For some reason men seem to age more gracefuly than women. That seems fair. After all, we're the ones who have to bear the major responsibilities of life. We're the ones who have to work most of our lives to support the wife and kids. We're the ones who have to make sure the plumbing works, the cars run and the roof doesn't leak. We're the ones who have to make sure we make enough money to pay for college, weddings and missions, and still have enough to retire. And after all that, statistically speaking, we get to die first, so it only seems fair that we get to check out with a look of distinction.
So remember folks, it's not Mother Nature you have to fool, but Father time you have to look out for.
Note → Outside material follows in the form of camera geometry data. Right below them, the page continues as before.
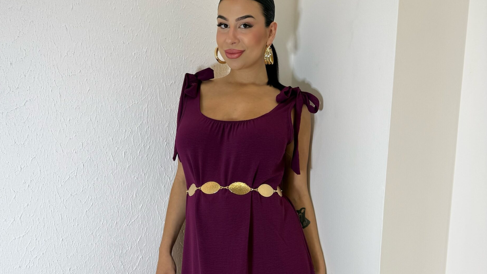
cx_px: 237
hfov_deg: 55.3
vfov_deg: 32.2
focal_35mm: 36
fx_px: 465
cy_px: 207
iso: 64
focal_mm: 6.76
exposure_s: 1/167
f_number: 1.78
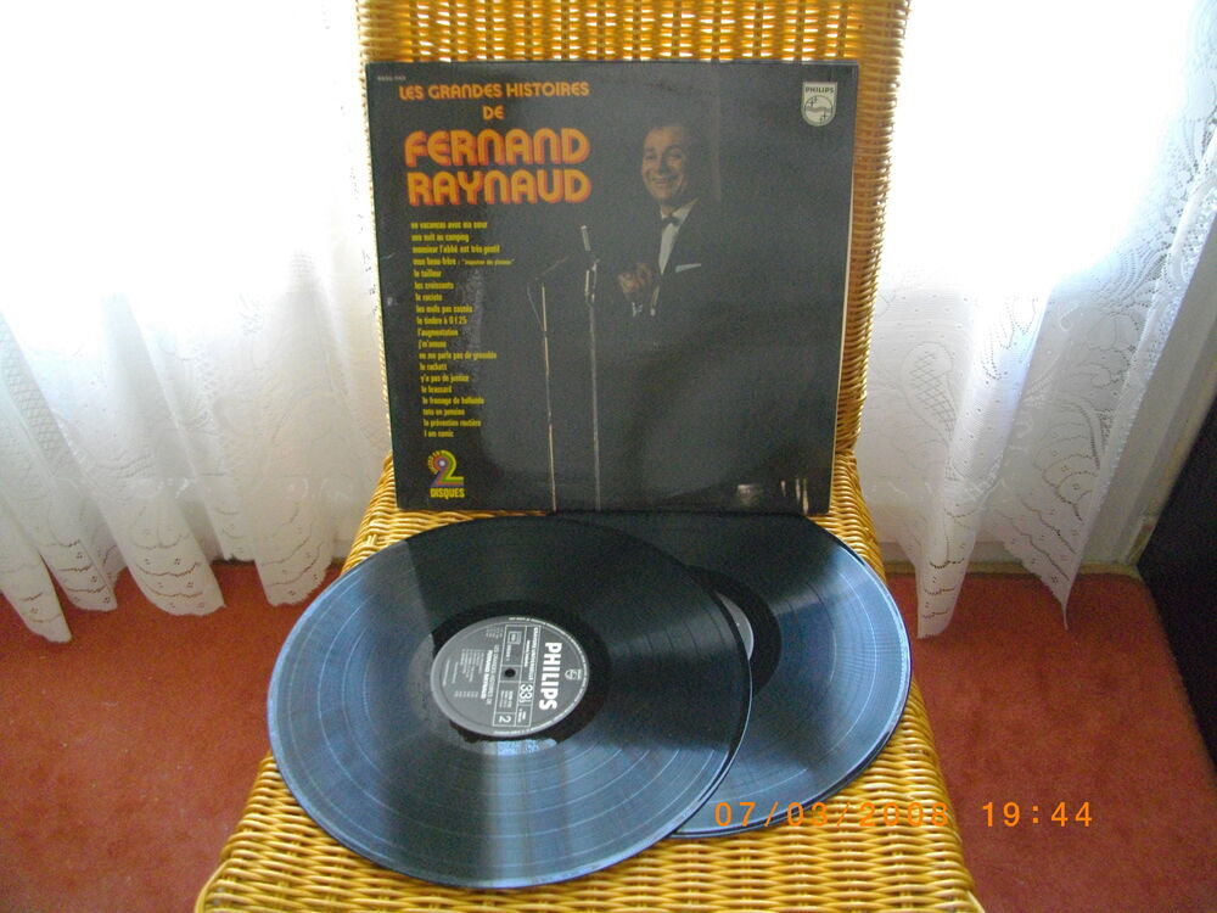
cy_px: 456
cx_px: 608
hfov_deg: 56.8
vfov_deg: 44.2
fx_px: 1125
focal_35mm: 32
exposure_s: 1/50
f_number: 2.9
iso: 481
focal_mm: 5.7
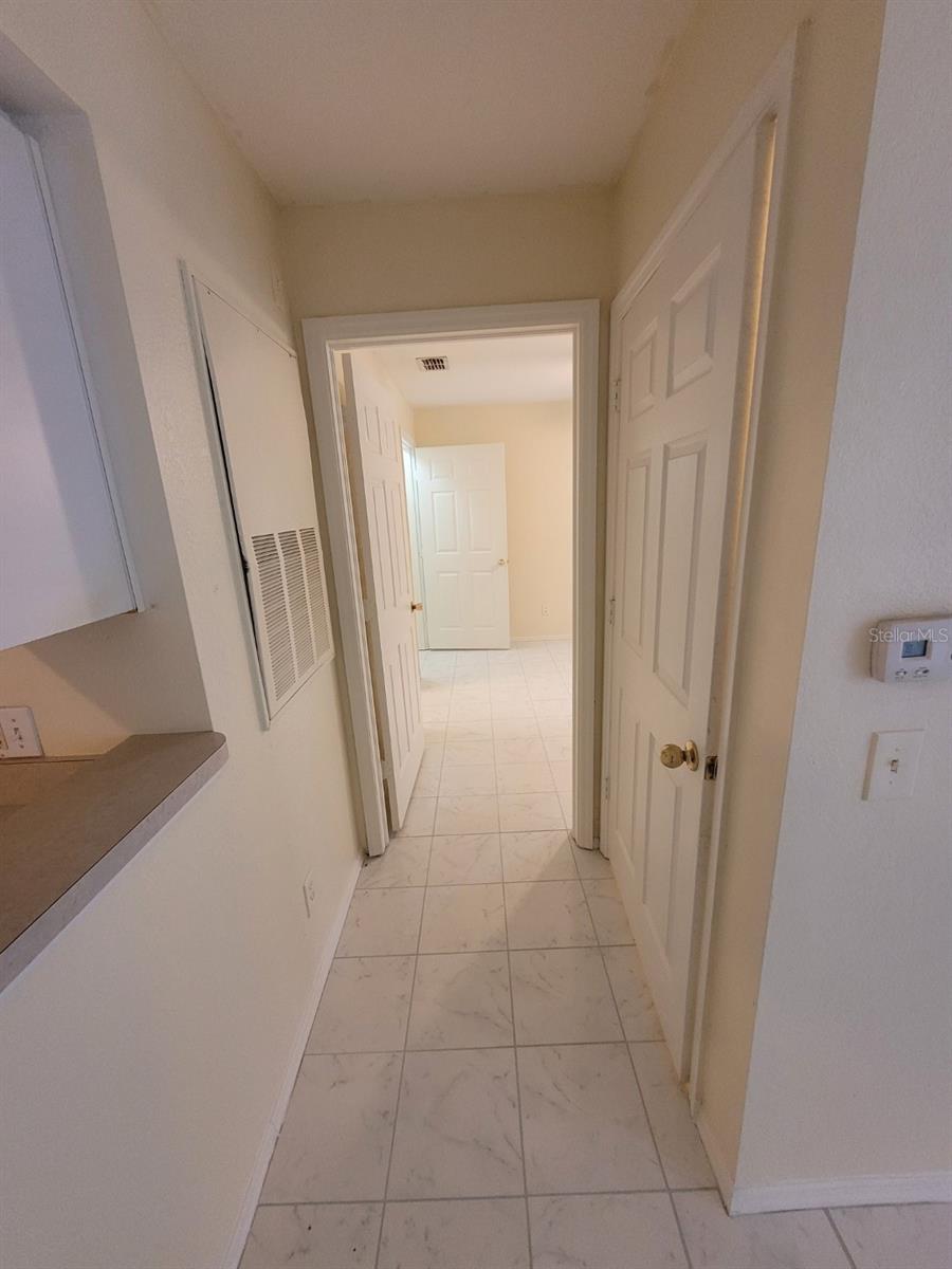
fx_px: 477
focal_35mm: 13
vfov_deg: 106.2
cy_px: 634
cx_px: 476
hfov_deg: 89.9
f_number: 2.2
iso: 320
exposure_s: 1/40
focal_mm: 1.74
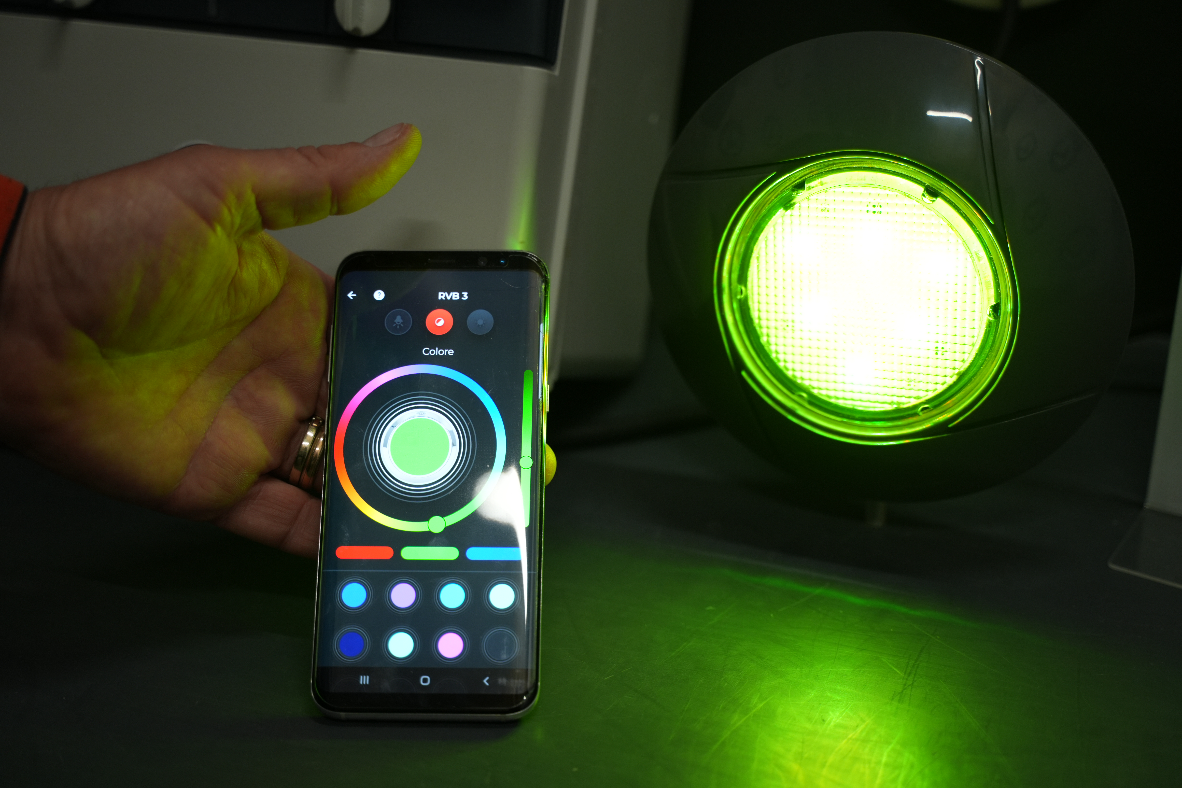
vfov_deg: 25.1
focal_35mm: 54
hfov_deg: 36.9
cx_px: 591
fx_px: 1773
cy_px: 394
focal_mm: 54
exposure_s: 1/250
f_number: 2.8
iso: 800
Time marches on, but hopefully it won't march up and down your face.

3 comments:

Cristin said...

This post reminds me of when I used to watch reruns of the Monkees when I was 12. I had a huge crush on Davy Jones, they I saw him how he currently looked and my dreams were shattered.

Erik said...

So I didn't know these actress's by name and dropped their name into google and hit image search... got to be careful with that one.eerrrr better call the bishop!

Erik said...

P.S. I remember spending your 30th birthday party with you as a scout, and driving home after dropping Mark Hammer off, you would say while drivng in your fab '87 vett, "Dude, can't believe I'm 30!"
I experienced that momment a few weeks ago as I turned 30. It's wierd how these ages make you feel like some threshold in your life must have passed, but yet the weeks before and after the birthday are identical, with no real change. Weird. You got 3 years to do all the things you said you were going to do before 50, so you better get crackin!